• [EXERCISE INSTRUCTIONS] Return each of the following entries verbatim, omitting the pictures.
☆ ☆ ☆ ☆ ☆
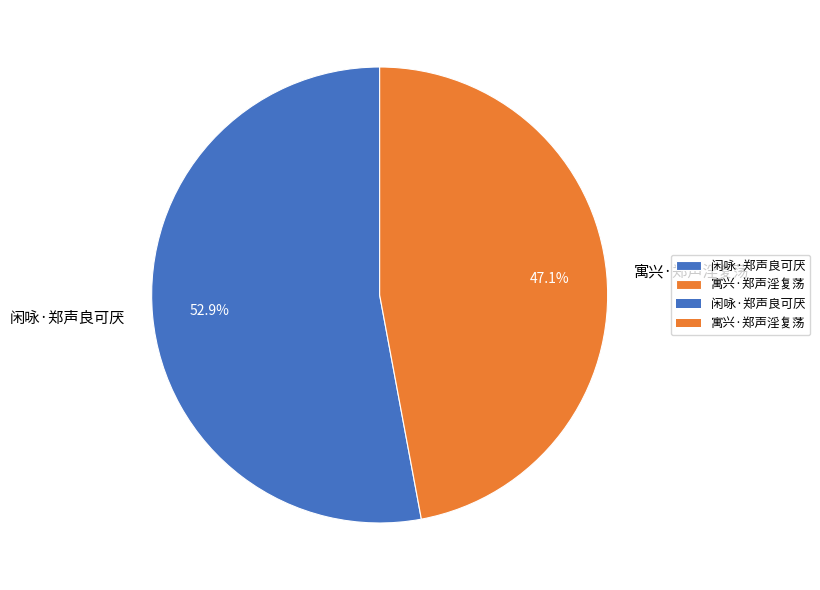

Approximately how many times larger is the value at 寓兴·郑声淫复荡 compared to 闲咏·郑声良可厌?

0.9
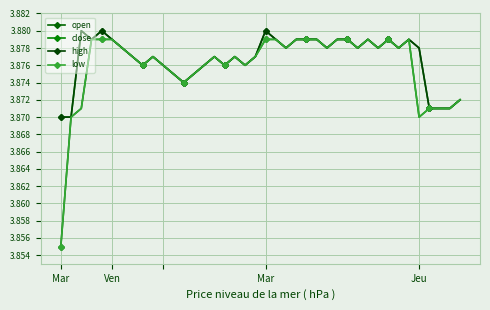

Does the chart have visible grid lines?

Yes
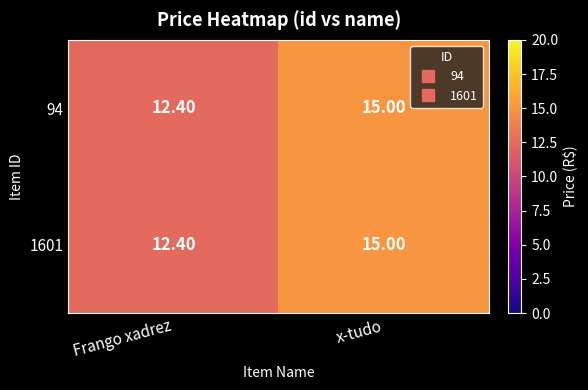

Is the value of 94 at Frango xadrez greater than the value of 1601 at x-tudo?

No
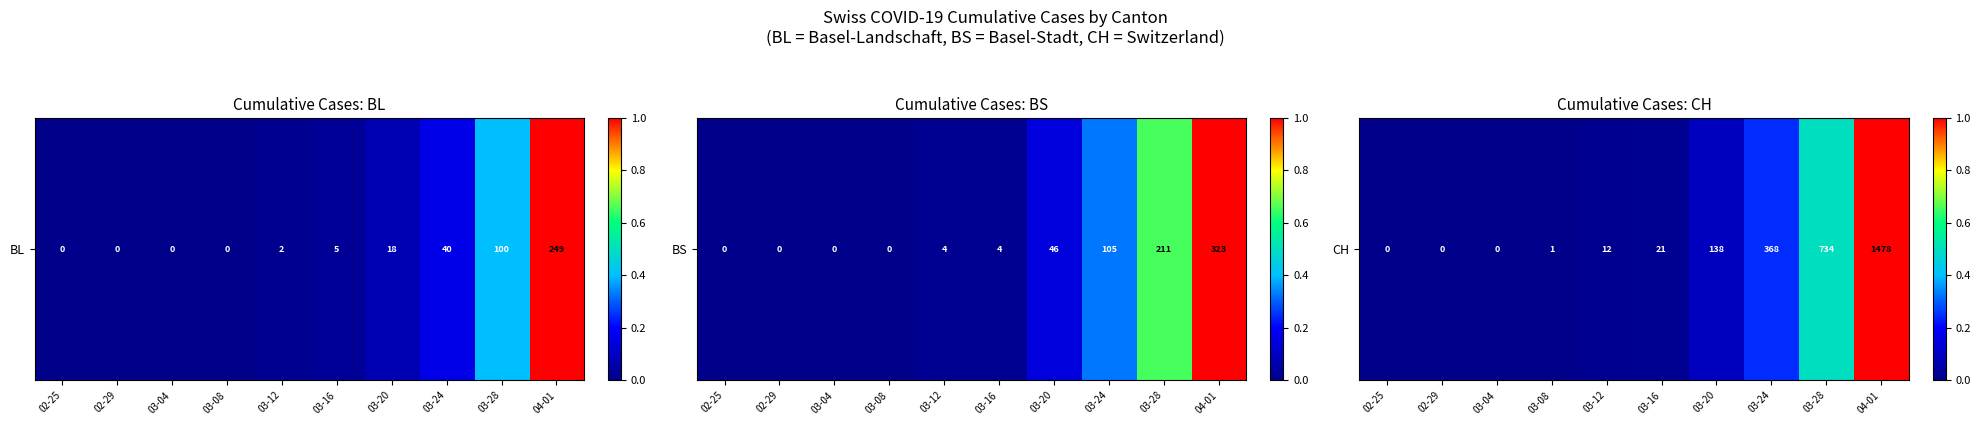

At which label is the value closest to 0?

02-25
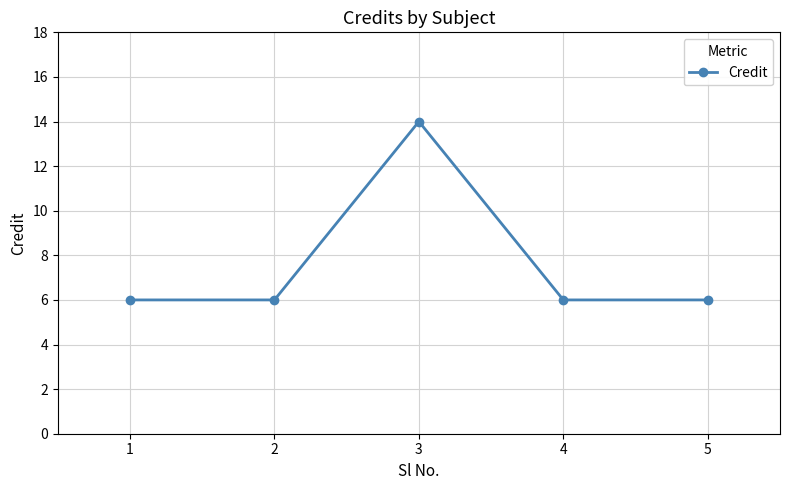

What is the sum of all values?

38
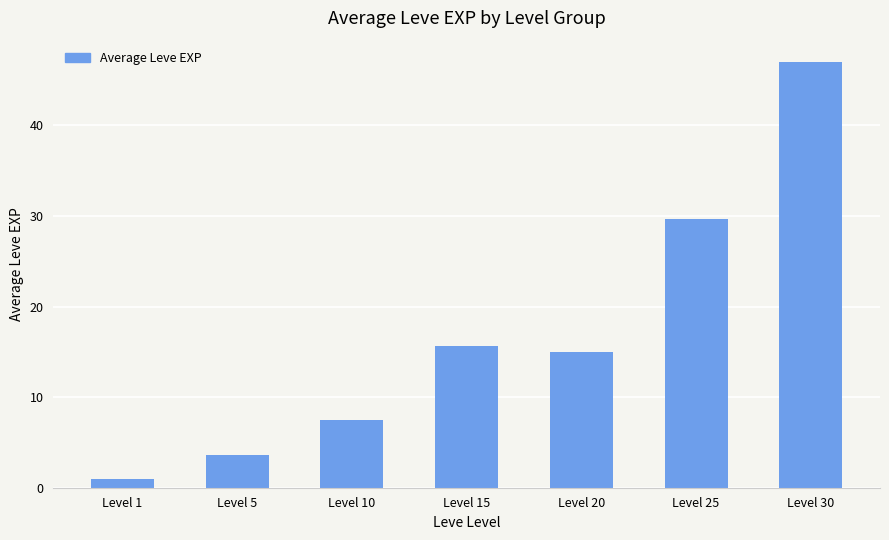

What is the value of the 6th bar from the left?

29.7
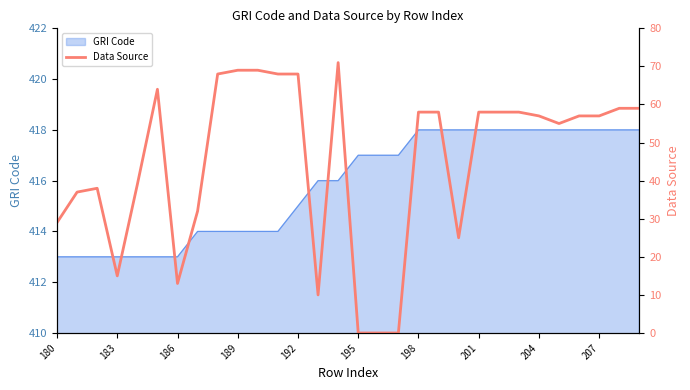

True or false: the data has more than 2 interior local peaks.

True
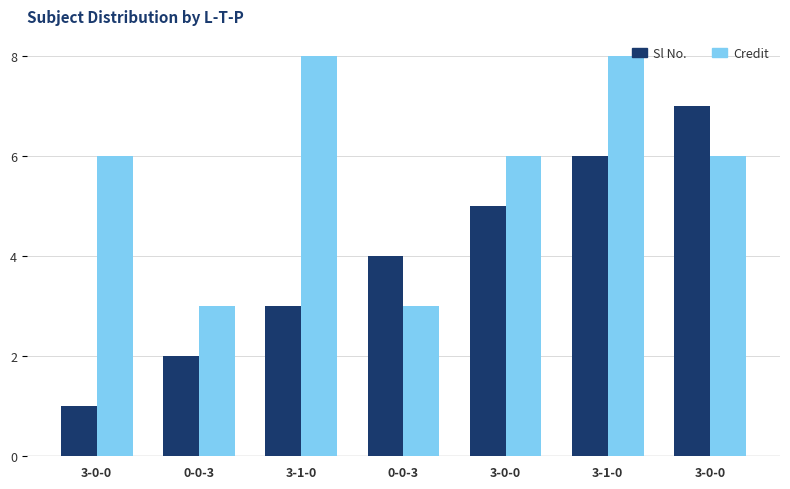

Which series has the largest total across all categories?

Credit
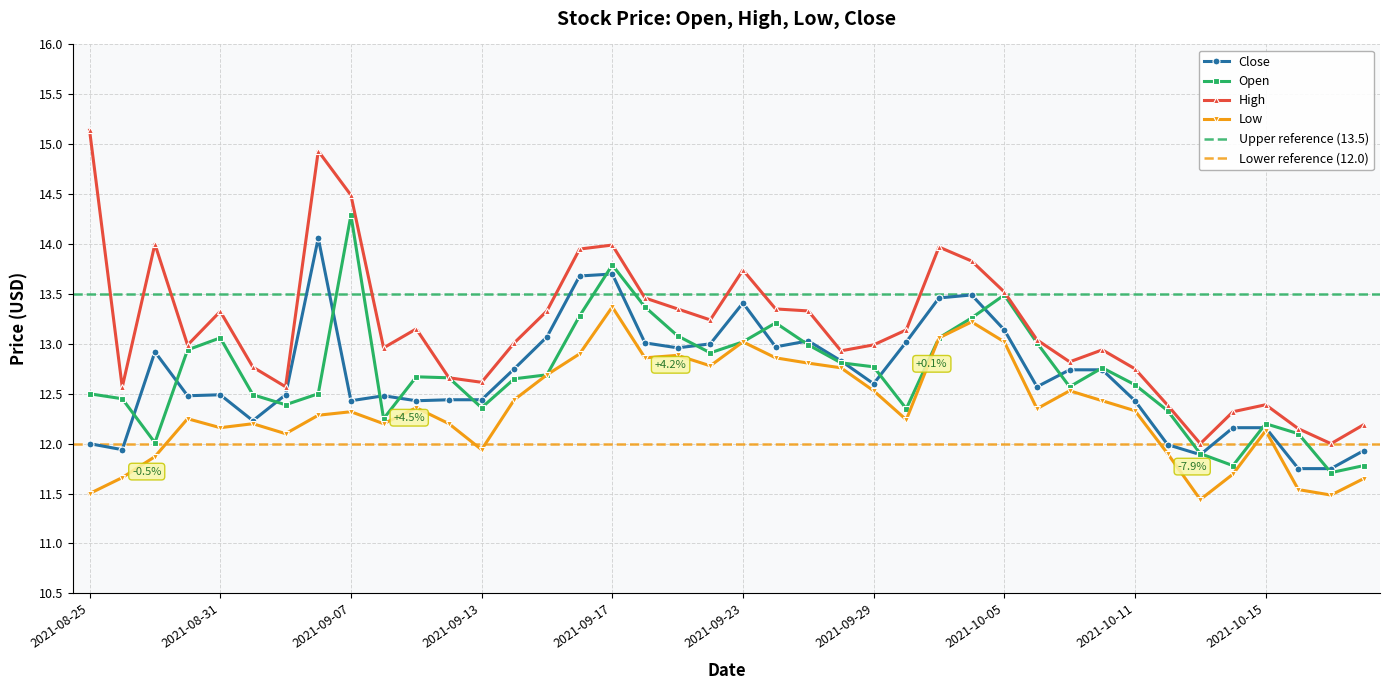

Reading right to left, transcribe all the data shown in this chart.

2021-10-20=11.9	2021-10-19=11.8	2021-10-18=11.8	2021-10-15=12.2	2021-10-14=12.2	2021-10-13=11.9	2021-10-12=12.0	2021-10-11=12.4	2021-10-08=12.7	2021-10-07=12.7	2021-10-06=12.6	2021-10-05=13.1	2021-10-04=13.5	2021-10-01=13.5	2021-09-30=13.0	2021-09-29=12.6	2021-09-28=12.8	2021-09-27=13.0	2021-09-24=13.0	2021-09-23=13.4	2021-09-22=13.0	2021-09-21=13.0	2021-09-20=13.0	2021-09-17=13.7	2021-09-16=13.7	2021-09-15=13.1	2021-09-14=12.8	2021-09-13=12.4	2021-09-10=12.4	2021-09-09=12.4	2021-09-08=12.5	2021-09-07=12.4	2021-09-03=14.1	2021-09-02=12.5	2021-09-01=12.2	2021-08-31=12.5	2021-08-30=12.5	2021-08-27=12.9	2021-08-26=11.9	2021-08-25=12.0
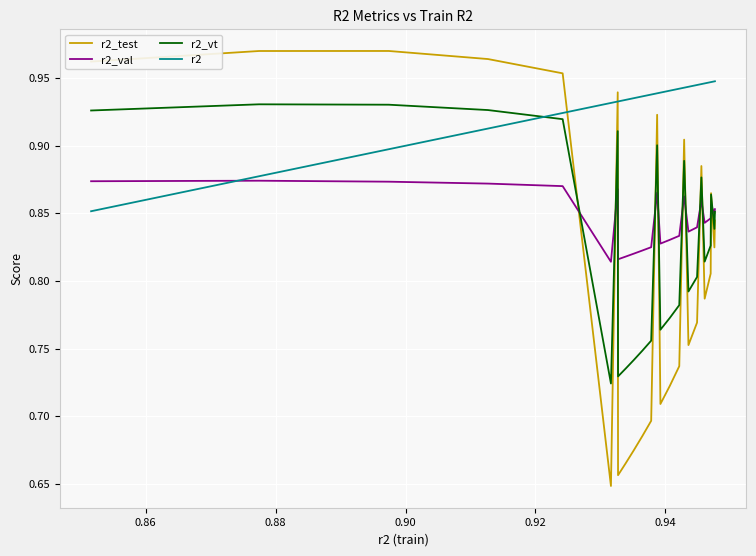

Which series has the largest total across all categories?

r2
☆ ☆ ☆ ☆ ☆
• [OUTPUT FOR THIS TASK]
Approximately how many times larger is the value at 寓兴·郑声淫复荡 compared to 闲咏·郑声良可厌?

0.9

Does the chart have visible grid lines?

Yes

Is the value of 94 at Frango xadrez greater than the value of 1601 at x-tudo?

No

At which label is the value closest to 0?

02-25

What is the sum of all values?

38

What is the value of the 6th bar from the left?

29.7

True or false: the data has more than 2 interior local peaks.

True

Which series has the largest total across all categories?

Credit

Reading right to left, transcribe all the data shown in this chart.

2021-10-20=11.9	2021-10-19=11.8	2021-10-18=11.8	2021-10-15=12.2	2021-10-14=12.2	2021-10-13=11.9	2021-10-12=12.0	2021-10-11=12.4	2021-10-08=12.7	2021-10-07=12.7	2021-10-06=12.6	2021-10-05=13.1	2021-10-04=13.5	2021-10-01=13.5	2021-09-30=13.0	2021-09-29=12.6	2021-09-28=12.8	2021-09-27=13.0	2021-09-24=13.0	2021-09-23=13.4	2021-09-22=13.0	2021-09-21=13.0	2021-09-20=13.0	2021-09-17=13.7	2021-09-16=13.7	2021-09-15=13.1	2021-09-14=12.8	2021-09-13=12.4	2021-09-10=12.4	2021-09-09=12.4	2021-09-08=12.5	2021-09-07=12.4	2021-09-03=14.1	2021-09-02=12.5	2021-09-01=12.2	2021-08-31=12.5	2021-08-30=12.5	2021-08-27=12.9	2021-08-26=11.9	2021-08-25=12.0

Which series has the largest total across all categories?

r2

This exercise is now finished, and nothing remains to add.